His parents, coaches and head coach Josh Floyd all agreed: Osborne is an easy kid to work with. He set and achieved goals like the school’s honor roll. On the field in his freshman year, an undersized and lanky Osborne realized he needed to beef up for the defensive line. He sat his parents down and told them why basketball conditioning was stopping him from adding muscle. They weren’t opposed, but his father, Carl Osborne, said his son had “sold” the idea to them.
Osborne began a heavy diet of chicken and chocolate shakes. The latter is “banned” in the house now that Osborne is carrying his 6-foot-4, 270-pound frame as well as a four-star prospect. He began working with several trainers, including Birmingham-based Xtreme Fitness and Performance and GrindLab. They told them to travel the country, attend camps and meet players from every potential school.
“(He) got in front of them,” said Douglas Laister, his defensive line coach at GrindLab. “…(The schools) realized he was serious about it. I think that’s what made Alabama more difficult.
Carl enjoyed exploring campuses with his son. He had spent the past 16 years working as a fabricator at Lincoln, and the pandemic allowed him to be more at home with Osborne and his younger sister. Carl tried to make sure his personal fandom stayed home. They went to Tennessee, Texas and Clemson and leaving them, Carl felt like this could be it.
National On3 writer Chad Simmons reported that Clemson was in the lead in early June. After an official visit, Osborne felt compelled to tell Tigers coaches that he would join them as two other Yellowhammer State rookies did in Briarwood Christian’s Christopher Vizzina and Thompson’s Peter Woods. But Osborne kept thinking and eventually started typing on his phone.

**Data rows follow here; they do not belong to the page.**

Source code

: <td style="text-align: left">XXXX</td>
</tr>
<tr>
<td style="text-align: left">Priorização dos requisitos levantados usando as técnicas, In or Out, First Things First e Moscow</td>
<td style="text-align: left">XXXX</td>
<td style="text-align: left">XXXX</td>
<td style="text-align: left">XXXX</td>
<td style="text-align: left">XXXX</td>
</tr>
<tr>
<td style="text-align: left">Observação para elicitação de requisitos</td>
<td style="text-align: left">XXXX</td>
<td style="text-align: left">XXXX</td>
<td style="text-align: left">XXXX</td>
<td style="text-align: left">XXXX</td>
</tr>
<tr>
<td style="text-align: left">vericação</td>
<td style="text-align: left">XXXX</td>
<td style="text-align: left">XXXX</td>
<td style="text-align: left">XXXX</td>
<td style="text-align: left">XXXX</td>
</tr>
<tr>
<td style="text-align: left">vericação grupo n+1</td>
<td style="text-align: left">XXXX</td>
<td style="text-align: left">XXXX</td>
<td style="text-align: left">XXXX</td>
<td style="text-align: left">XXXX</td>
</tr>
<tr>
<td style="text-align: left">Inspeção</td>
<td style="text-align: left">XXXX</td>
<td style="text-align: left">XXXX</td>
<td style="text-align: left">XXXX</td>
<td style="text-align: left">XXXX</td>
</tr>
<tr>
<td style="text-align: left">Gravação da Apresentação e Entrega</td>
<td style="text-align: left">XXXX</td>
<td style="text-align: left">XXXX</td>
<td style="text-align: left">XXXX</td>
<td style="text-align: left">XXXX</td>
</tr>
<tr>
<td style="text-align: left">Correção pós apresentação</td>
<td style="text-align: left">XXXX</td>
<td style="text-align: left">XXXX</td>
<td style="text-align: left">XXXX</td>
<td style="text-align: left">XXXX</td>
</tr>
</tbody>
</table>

Recapping his journey through the Hewitt-Trussville gymnasium on Monday night at his commitment ceremony, Osborne said that in the end, Alabama was the “perfect piece of the puzzle.” He held back tears and grew emotional as he thanked his mother, whom he called his best friend. She didn’t want him to get lost in the sea of four and five stars, but realizes he’s filling a need with the Crimson Tide. (Osborne is the second defensive line prospect in the Class of 2023.) The family is already guessing who will cry more on move-in day, Osborne or his mom. But they will both find comfort in the fact that he will be close enough.